Greater Manchester health chiefs announced, last week, that ‘non-urgent surgery and appointments’ would be paused due to the ‘rising impact’ of Covid-19.

Rising levels of NHS staff absence, with around 15 per cent of the region’s workforce off sick or isolating, growing numbers of hospital admissions as the Omicron peak hits, and care home outbreaks preventing patients from being discharged, were all cited as reasons for the move.




The city’s leaders voiced hopes that the ‘temporary measure’ will impact the ‘fewest number of patients’.

Cancer and urgent care patients – including those due to undergo cardiac surgery, vascular surgery and transplantation – will not be affected.

The Christie and Rochdale Infirmary are the two sites across Greater Manchester continuing to provide cancer care and surgery.



Ambulances at Bolton Royal Hospital, which is among the hospitals in Greater Manchester stopping non-emergency operations

But that has come as little solace to the thousands who were on waiting lists before the pandemic and already faced the same cancellation policy which came into force as the first wave of coronavirus hit in 2020.

Plenty more patients have since joined those waiting lists, with injuries and illnesses never dissuaded from rearing by the pressures the NHS might be experiencing.

A handful spoke to the Manchester Evening News , sharing their stories of lives lived in pain, with no end in sight.

They may fall under the ‘non-urgent’ category, ‘it’s urgent to me’, they say.

Excruciating injuries left for almost two years and counting

“I have a herniated disc, in old terms, that’s a slipped disc,” explains 48-year-old Scott Tulloch.

“There’s severe nerve damage all the way down my left leg to my toes.

“We don’t know whether that is going to be healed by the operation.

“It’s my back, but the pain that’s worse is the nerve pain.

“It shoots all the way down my left side.

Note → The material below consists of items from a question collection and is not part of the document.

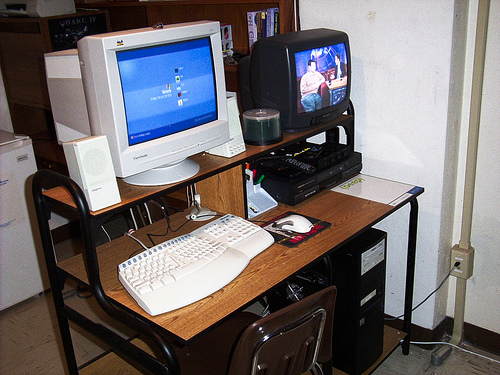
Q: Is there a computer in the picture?
A: Yes, there is a computer.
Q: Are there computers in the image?
A: Yes, there is a computer.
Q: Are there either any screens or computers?
A: Yes, there is a computer.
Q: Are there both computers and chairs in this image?
A: Yes, there are both a computer and a chair.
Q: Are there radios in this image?
A: No, there are no radios.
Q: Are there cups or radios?
A: No, there are no radios or cups.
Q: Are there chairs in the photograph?
A: Yes, there is a chair.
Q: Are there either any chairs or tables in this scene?
A: Yes, there is a chair.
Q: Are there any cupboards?
A: No, there are no cupboards.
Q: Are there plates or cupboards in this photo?
A: No, there are no cupboards or plates.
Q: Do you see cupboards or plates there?
A: No, there are no cupboards or plates.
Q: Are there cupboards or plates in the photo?
A: No, there are no cupboards or plates.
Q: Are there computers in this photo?
A: Yes, there is a computer.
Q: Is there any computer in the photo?
A: Yes, there is a computer.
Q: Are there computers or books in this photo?
A: Yes, there is a computer.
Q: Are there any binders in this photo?
A: No, there are no binders.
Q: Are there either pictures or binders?
A: No, there are no binders or pictures.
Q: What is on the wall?
A: The electric outlet is on the wall.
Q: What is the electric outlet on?
A: The electric outlet is on the wall.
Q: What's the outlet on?
A: The electric outlet is on the wall.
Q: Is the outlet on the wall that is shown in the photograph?
A: Yes, the outlet is on the wall.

It’s a stabbing, sharp pain. I struggle to bend over, my mobility and movement is really restricted.

“Last Christmas I could hardly walk, I was on my hands and knees some days. Terrible pain.”

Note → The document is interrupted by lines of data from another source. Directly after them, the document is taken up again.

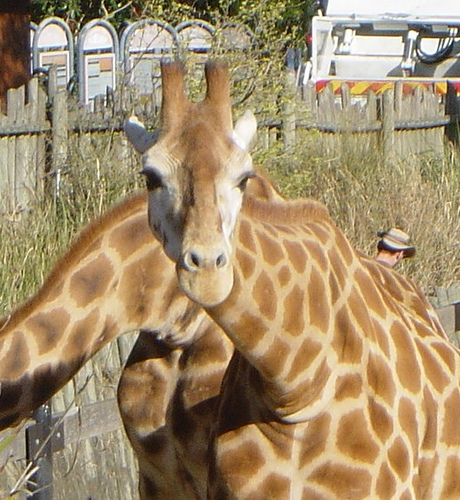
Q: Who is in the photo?
A: Two brown and tan giraffes.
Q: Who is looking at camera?
A: The giraffe.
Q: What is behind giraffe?
A: Fence.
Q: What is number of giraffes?
A: Two.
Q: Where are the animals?
A: In an enclosure.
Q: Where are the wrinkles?
A: On the neck.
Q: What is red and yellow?
A: Reflectors on truck.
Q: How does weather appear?
A: Sunny.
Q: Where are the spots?
A: On giraffe.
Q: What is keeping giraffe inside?
A: Wooden fence.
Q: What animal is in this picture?
A: Giraffe.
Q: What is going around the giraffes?
A: A fence.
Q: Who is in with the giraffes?
A: A man.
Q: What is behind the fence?
A: A truck.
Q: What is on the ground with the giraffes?
A: Long grass.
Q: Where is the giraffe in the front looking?
A: At the camera.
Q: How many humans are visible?
A: One.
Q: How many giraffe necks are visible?
A: Two.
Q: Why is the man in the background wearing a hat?
A: Protect from sun.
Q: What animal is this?
A: Giraffe.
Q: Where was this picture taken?
A: Zoo.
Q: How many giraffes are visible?
A: Two.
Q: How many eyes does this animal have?
A: Two.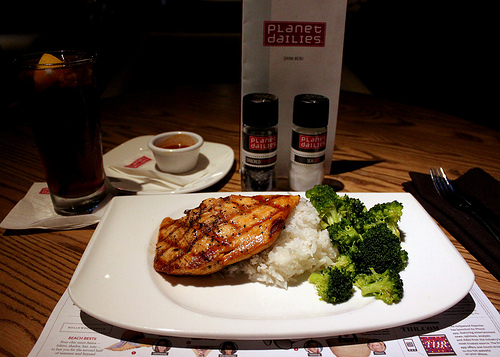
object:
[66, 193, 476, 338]
plate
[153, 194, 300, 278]
chicken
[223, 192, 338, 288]
rice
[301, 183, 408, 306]
broccoli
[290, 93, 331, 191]
salt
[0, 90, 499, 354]
table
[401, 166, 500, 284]
napkin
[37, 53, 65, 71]
lemon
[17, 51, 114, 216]
glass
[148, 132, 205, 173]
sauce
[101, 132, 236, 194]
saucer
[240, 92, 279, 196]
pepper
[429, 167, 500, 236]
fork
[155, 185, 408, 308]
meal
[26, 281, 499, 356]
paper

Scott suffered his injury at the start of the pandemic, in October 2020, while working at a church-run food bank to try and care for those struggling as lockdown hit.

“It took ages to get to see a consultant, a good six months,” he said.

“Then in April, 2021, as soon as the consultant saw me at Salford Royal, they said we’d need to do an operation, and I went on the list.

“It then took another six months until the pre-op.”



Despite his pain, Scott says he is grateful to have a roof over his head and food on the table

Scott had a pre-operative appointment at Salford Royal Hospital last October, but since then, has heard nothing..

He said: “I left that appointment being told that I would get a letter telling me to go and get a PCR test, once I have had that, I should shield for a couple of days,

“No one has said a date but if you have a pre-op, within a month, maybe six weeks maximum, you assume you’re going to be going in. If we could get it done by Easter, it’d be great, but you just don’t know.

“It was inevitable. Over Christmas, with everything leading this way, it doesn’t take an idiot to realise that we haven’t got enough staff in there anyway so when people are going off, it’s going to get worse.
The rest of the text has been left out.